The biggest difference is in Berlin’s tone is that Merz has talked of a “strategic cultural shift in foreign and security policy,” transforming Germany from a “sleeping middle power” into a “leading middle power.”
Minister of Foreign Affairs Johann Wadephul was the first to talk openly about the “5 percent of GDP” figure for military spending — a massive increase from the present-day figure that’s just above 2 percent. Even though this number is only an aspiration, and includes 1.5 percent of what is termed “critical infrastructure” — which can mean pretty much anything — it’s still a step change. Trump himself has acknowledged that. But how quickly it will be reached, or if it will ever be reached, remains to be seen.

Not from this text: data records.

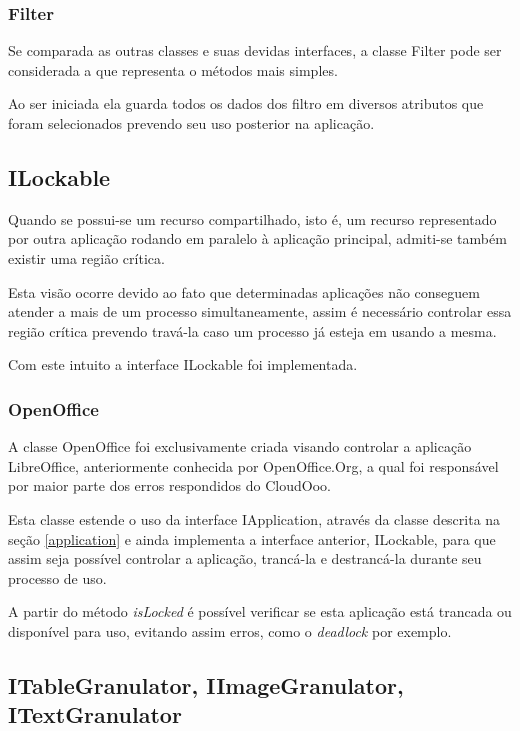 \subsubsection{Filter}

Se comparada as outras classes e suas devidas interfaces, a classe Filter pode ser considerada a que representa o métodos mais simples.

Ao ser iniciada ela guarda todos os dados dos filtro em diversos atributos que foram selecionados prevendo seu uso posterior na aplicação.


\subsection{ILockable}

Quando se possui-se um recurso compartilhado, isto é, um recurso representado por outra aplicação rodando em paralelo à aplicação principal, admiti-se também existir uma região crítica.

Esta visão ocorre devido ao fato que determinadas aplicações não conseguem atender a mais de um processo simultaneamente, assim é necessário controlar essa região crítica prevendo travá-la caso um processo já esteja em usando a mesma.

Com este intuito a interface ILockable foi implementada.


\subsubsection{OpenOffice}

A classe OpenOffice foi exclusivamente criada visando controlar a aplicação LibreOffice, anteriormente conhecida por OpenOffice.Org, a qual foi responsável por maior parte dos erros respondidos do CloudOoo. 

Esta classe estende o uso da interface IApplication, através da classe descrita na seção \ref{application} e ainda implementa a interface anterior, ILockable, para que assim seja possível controlar a aplicação, trancá-la e destrancá-la durante seu processo de uso.

A partir do método \textit{isLocked} é possível verificar se esta aplicação está trancada ou disponível para uso, evitando assim erros, como o \textit{deadlock} por exemplo.


\subsection{ITableGranulator, IImageGranulator, ITextGranulator}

Meanwhile, structures of government are already being revamped in order to meet these new priorities. After years of procrastination, the Chancellery has established a National Security Council, with an overarching remit on all issues of security. And for the first time in decades, the Foreign Ministry is in the hands of Merz’s ruling party, the Christian Democrats.
Where Merz seems most confused, and where Germany continues to be paralyzed, however, is in its approach to the Middle East. Because of its Nazi history, Germany has made the survival of Israel a “reason of state.” And it was particularly struck when reminded that the Hamas terrorist attacks on Oct. 7, 2023 constituted the deadliest day for Jews since the Holocaust.
Yet, both Scholz’s and Merz’s administrations appear unable and unwilling to differentiate between antisemitism and criticism of the devastation Israel has been meting out on Gaza. When France, the U.K. and Canada signed a joint letter threatening Israel with “concrete actions,” Merz stood apart. True, he has criticized Israeli Prime Minister Benjamin Netanyahu in recent days, but that criticism was followed by a reassurance that weapons sales would continue. After the U.S., Germany is the world’s second largest supplier of arms to Israel — and its second most vocal supporter. Even in 2024, the previous government approved exports worth €160 million, including engines for Israeli Merkava tanks.
But behind the scenes, thinking is beginning to shift. According to surveys, German public support for Israel is falling.
Now, Merz’s next big test — and Europe’s — will be the upcoming NATO summit in the Hague. It is being choreographed by the alliance’s Secretary-General Mark Rutte as a gala to celebrate Trump. Contentious discussions are being kept off the table, antagonisms kept at bay, with the aim of keeping the mercurial president from abandoning the West. The exercise in damage limitation is proceeding commendably.
So, while Merz may not yet have much to show for himself, his first forays in international diplomacy suggest he is quickly finding his feet.